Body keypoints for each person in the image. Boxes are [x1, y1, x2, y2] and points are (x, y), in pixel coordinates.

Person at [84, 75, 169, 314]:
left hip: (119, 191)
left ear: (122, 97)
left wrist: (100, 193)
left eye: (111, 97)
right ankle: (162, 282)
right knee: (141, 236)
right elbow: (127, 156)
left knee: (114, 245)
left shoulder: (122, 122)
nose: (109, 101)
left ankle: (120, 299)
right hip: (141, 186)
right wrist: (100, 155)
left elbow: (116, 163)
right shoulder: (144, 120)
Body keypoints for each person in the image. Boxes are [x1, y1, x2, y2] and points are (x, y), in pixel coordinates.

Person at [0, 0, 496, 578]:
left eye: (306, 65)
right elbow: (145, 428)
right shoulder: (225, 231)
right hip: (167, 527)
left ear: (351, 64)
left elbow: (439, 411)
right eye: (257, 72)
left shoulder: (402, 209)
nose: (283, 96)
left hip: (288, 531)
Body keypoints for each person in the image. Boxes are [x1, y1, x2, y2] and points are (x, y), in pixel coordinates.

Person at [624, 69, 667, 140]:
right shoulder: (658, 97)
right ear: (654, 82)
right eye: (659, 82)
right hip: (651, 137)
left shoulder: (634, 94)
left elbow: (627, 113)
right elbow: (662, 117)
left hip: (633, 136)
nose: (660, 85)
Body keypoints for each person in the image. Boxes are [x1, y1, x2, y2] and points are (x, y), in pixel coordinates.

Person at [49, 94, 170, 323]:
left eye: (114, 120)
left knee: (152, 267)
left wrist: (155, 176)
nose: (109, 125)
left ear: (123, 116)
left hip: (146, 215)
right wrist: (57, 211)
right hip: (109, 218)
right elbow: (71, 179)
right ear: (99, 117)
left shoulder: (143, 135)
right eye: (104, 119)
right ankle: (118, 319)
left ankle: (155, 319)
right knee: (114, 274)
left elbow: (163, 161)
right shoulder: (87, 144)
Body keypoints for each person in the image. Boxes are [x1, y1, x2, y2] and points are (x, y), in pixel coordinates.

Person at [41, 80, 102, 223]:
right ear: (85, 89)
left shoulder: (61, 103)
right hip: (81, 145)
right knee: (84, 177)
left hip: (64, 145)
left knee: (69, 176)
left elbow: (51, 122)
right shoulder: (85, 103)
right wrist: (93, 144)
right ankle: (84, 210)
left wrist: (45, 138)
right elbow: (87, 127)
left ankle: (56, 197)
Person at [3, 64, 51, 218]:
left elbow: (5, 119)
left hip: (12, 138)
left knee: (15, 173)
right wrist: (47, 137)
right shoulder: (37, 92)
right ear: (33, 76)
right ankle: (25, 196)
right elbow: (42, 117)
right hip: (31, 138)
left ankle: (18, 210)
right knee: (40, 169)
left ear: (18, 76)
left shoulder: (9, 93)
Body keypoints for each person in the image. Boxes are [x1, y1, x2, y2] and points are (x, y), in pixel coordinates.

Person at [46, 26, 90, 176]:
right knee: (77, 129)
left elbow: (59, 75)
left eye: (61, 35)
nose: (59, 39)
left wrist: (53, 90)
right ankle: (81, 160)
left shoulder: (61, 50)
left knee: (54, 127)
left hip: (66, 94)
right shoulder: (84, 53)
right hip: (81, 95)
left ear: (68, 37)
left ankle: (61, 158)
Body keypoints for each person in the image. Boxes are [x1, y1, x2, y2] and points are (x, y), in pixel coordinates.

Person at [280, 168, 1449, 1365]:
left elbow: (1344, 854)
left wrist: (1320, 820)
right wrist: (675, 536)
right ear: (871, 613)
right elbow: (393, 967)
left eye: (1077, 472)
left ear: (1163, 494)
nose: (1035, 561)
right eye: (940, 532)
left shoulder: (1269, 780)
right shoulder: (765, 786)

● Task details:
Only one stretch of the data is wanted: the lines from the one with "left ear: (1163, 494)" through the last, repeated exactly.

● Output for this exercise:
left ear: (1163, 494)
nose: (1035, 561)
right eye: (940, 532)
left shoulder: (1269, 780)
right shoulder: (765, 786)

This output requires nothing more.